We have no doubt he’’ll get his fifth term as Speaker of the House. All those reports about his tottering campaign for the post and shifting of loyalties against him will all prove to be just empty talk when this is all over.
They can never produce another Joe de V in that chamber, to be frank about it; that’s the long and short of it. That line about him having brought the House to its deepest muck and thus, as his rivals are quick to (but half-wittedly) point out, needs to be replaced is as much an indictment of the leadership as it is an indictment of the members. Takes two to tango.
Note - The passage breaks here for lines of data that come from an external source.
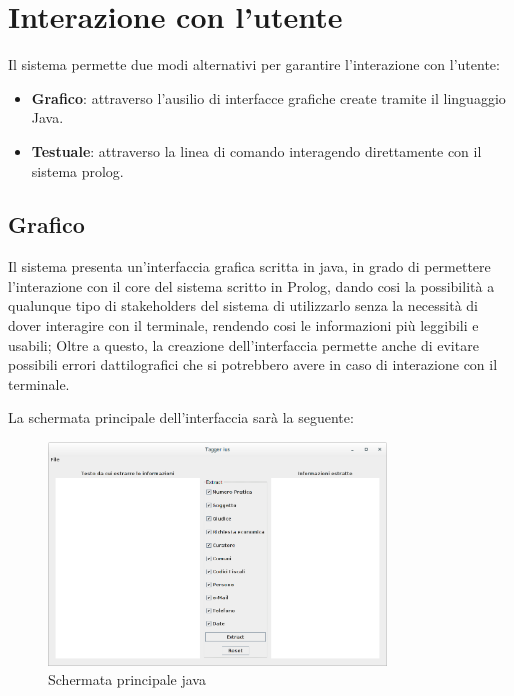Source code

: 
\section{Interazione con l'utente}
\label{Interaction}
Il sistema permette due modi alternativi per garantire l'interazione con l'utente:
\begin{itemize}
	\item \textbf{Grafico}: attraverso l'ausilio di interfacce grafiche create tramite il linguaggio Java.
	\item \textbf{Testuale}: attraverso la linea di comando interagendo direttamente con il sistema prolog.
\end{itemize}
\subsection{Grafico}
Il sistema presenta un'interfaccia grafica scritta in java, in grado di permettere l'interazione con il core del sistema scritto in Prolog, dando cosi la possibilità a qualunque tipo di stakeholders del sistema di utilizzarlo senza la necessità di dover interagire con il terminale, rendendo cosi le informazioni più leggibili e usabili; Oltre a questo, la creazione dell'interfaccia permette anche di evitare possibili errori dattilografici che si potrebbero avere in caso di interazione con il terminale.

La schermata principale dell'interfaccia sarà la seguente:
\begin{figure}[H]
	\centering
	\includegraphics[width=0.8\textwidth]{img/interfaces/java-main.png}
	\caption[Schermata java main]{Schermata principale java}
	\label{java-main}
\end{figure}

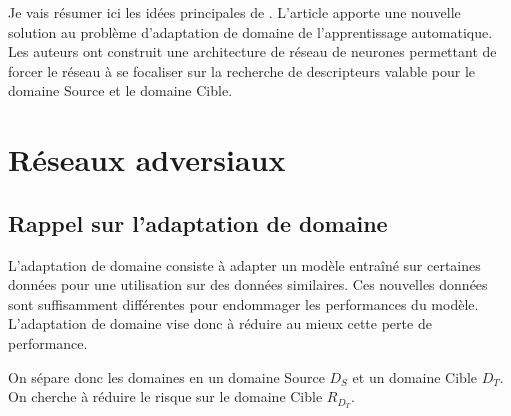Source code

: \documentclass[accepted]{article} %
\begin{document}
 



Je vais résumer ici les idées principales de \cite{Ganin15}.
L'article apporte une nouvelle solution au problème d'adaptation de domaine
de l'apprentissage automatique. Les auteurs ont construit une architecture de
réseau de neurones permettant de forcer le réseau à se focaliser sur la 
recherche de descripteurs valable pour le domaine Source et le domaine Cible.


\section{Réseaux adversiaux} %
\label{sec:reseaux_adversiaux}
\subsection{Rappel sur l'adaptation de domaine} %
\label{sub:rappel}

L'adaptation de domaine consiste à adapter un modèle entraîné sur certaines
données pour une utilisation sur des données similaires.
Ces nouvelles données sont suffisamment différentes pour endommager les 
performances du modèle. L'adaptation de domaine vise donc à réduire au mieux
cette perte de performance.

On sépare donc les domaines en un domaine Source $D_S$ et un domaine Cible
$D_T$. On cherche à réduire le risque sur le domaine Cible $R_{D_T}$.
\end{document}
You point a finger, two of your other fingers point at you.
The fact is, House of Representatives by its very nature, is a place for horse-trading. It is not heaven on earth; it is not a piece of Mt. Olympus. Men, not gods, rule it and inhabit it. Men you and us elected. Ordinary men who walk among us one moment and whom we place in a pedestal the next in a process called “democratic election.”
They err, they deal, they wheel in the course of putting together legislation. But what similar chamber in countries all over the world does not? If they kept to their saintly halos or their pious homilies, they’d be comprising a Vatican, not a Legislature.
Until we come to the next century era where robots come to rule us in a futuristic scenario (Transformers, the Movie?) and come close to an incorruptible corps of public servants, we cannot but live with Congress and all its imperfections – both programs and individuals.
Whether we agree or not – we are them. In more ways than one. So what’s all the fuss?